* _WHAT THE TASK REQUIRES_
Copy everything from the line containing "Do Betty Shabazz" down to the line containing "Which series has the largest", with both of those lines included.
☆ ☆ ☆ ☆ ☆
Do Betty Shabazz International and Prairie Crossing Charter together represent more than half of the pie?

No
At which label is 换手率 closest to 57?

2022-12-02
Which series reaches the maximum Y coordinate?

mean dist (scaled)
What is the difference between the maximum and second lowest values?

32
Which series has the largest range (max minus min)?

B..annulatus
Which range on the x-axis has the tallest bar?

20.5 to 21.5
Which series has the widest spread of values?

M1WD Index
☆ ☆ ☆ ☆ ☆
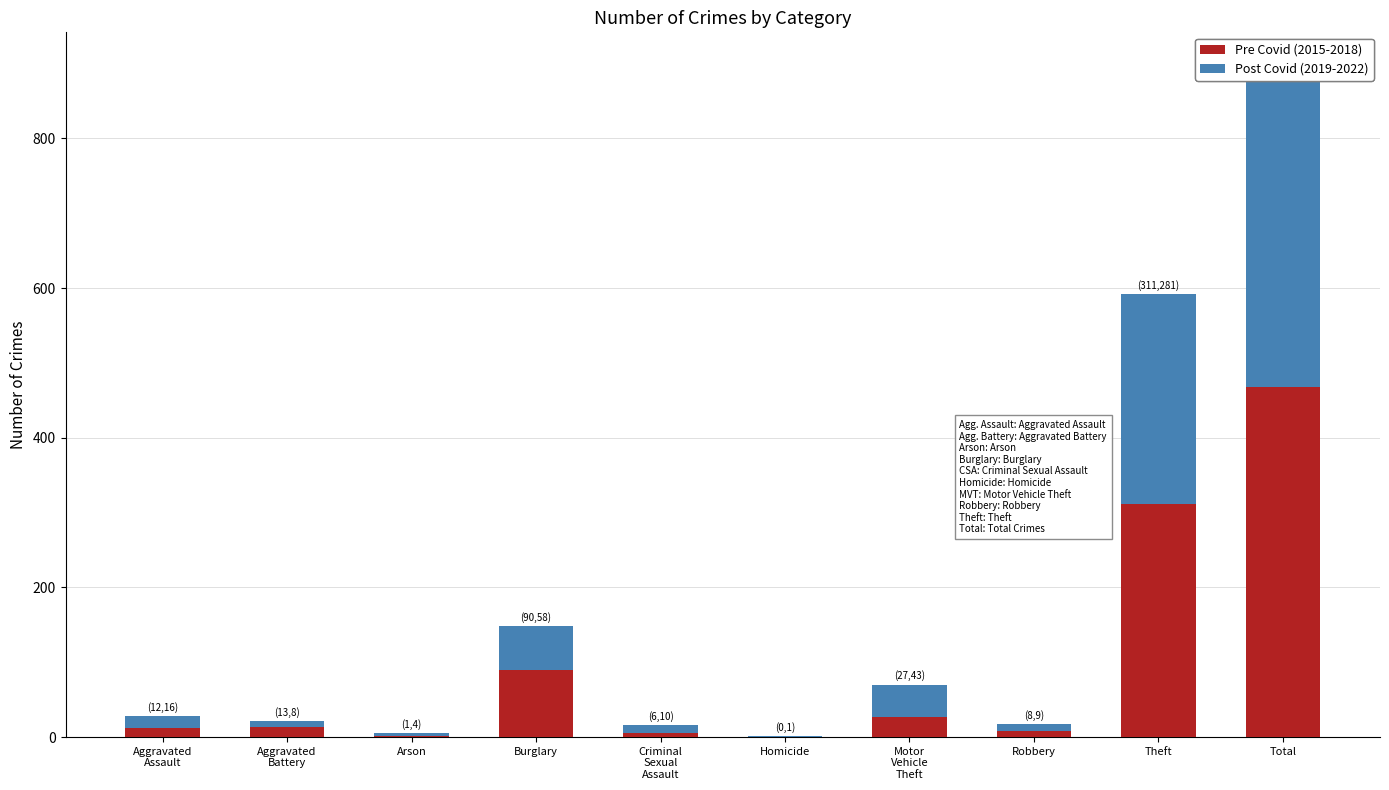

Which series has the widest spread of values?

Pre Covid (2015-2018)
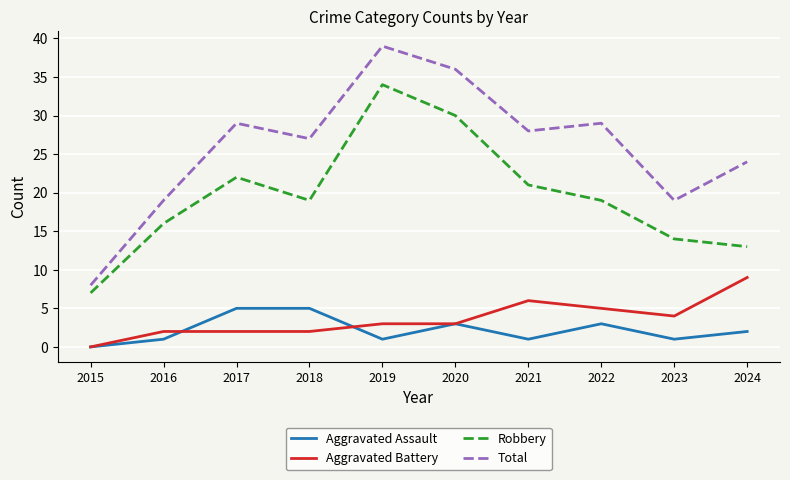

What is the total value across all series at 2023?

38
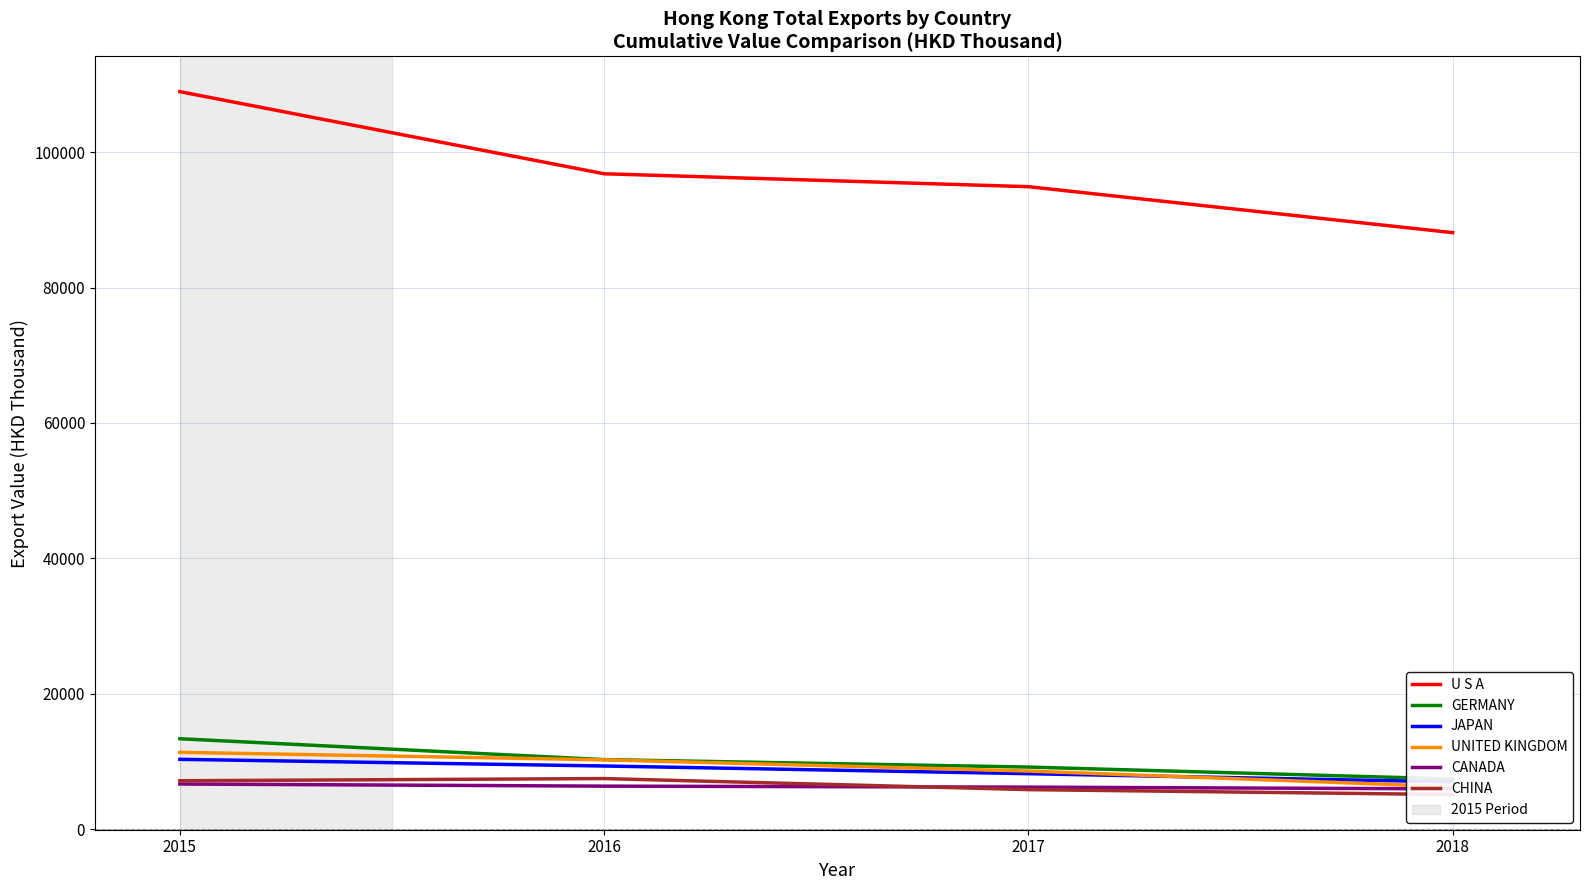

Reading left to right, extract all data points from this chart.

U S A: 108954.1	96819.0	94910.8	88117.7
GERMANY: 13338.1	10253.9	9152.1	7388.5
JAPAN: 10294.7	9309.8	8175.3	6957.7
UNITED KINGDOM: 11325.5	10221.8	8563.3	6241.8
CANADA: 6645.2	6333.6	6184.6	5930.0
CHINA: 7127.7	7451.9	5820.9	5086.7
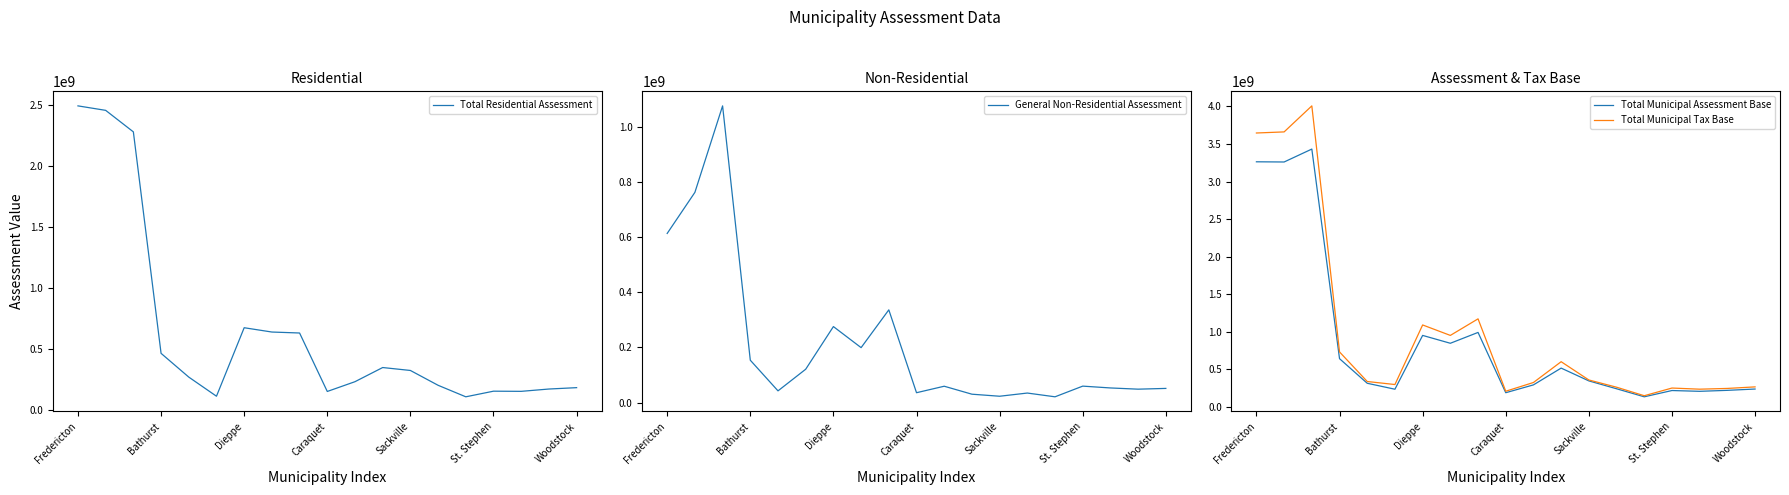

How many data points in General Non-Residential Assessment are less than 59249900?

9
☆ ☆ ☆ ☆ ☆
* _OUTPUT_
Do Betty Shabazz International and Prairie Crossing Charter together represent more than half of the pie?

No
At which label is 换手率 closest to 57?

2022-12-02
Which series reaches the maximum Y coordinate?

mean dist (scaled)
What is the difference between the maximum and second lowest values?

32
Which series has the largest range (max minus min)?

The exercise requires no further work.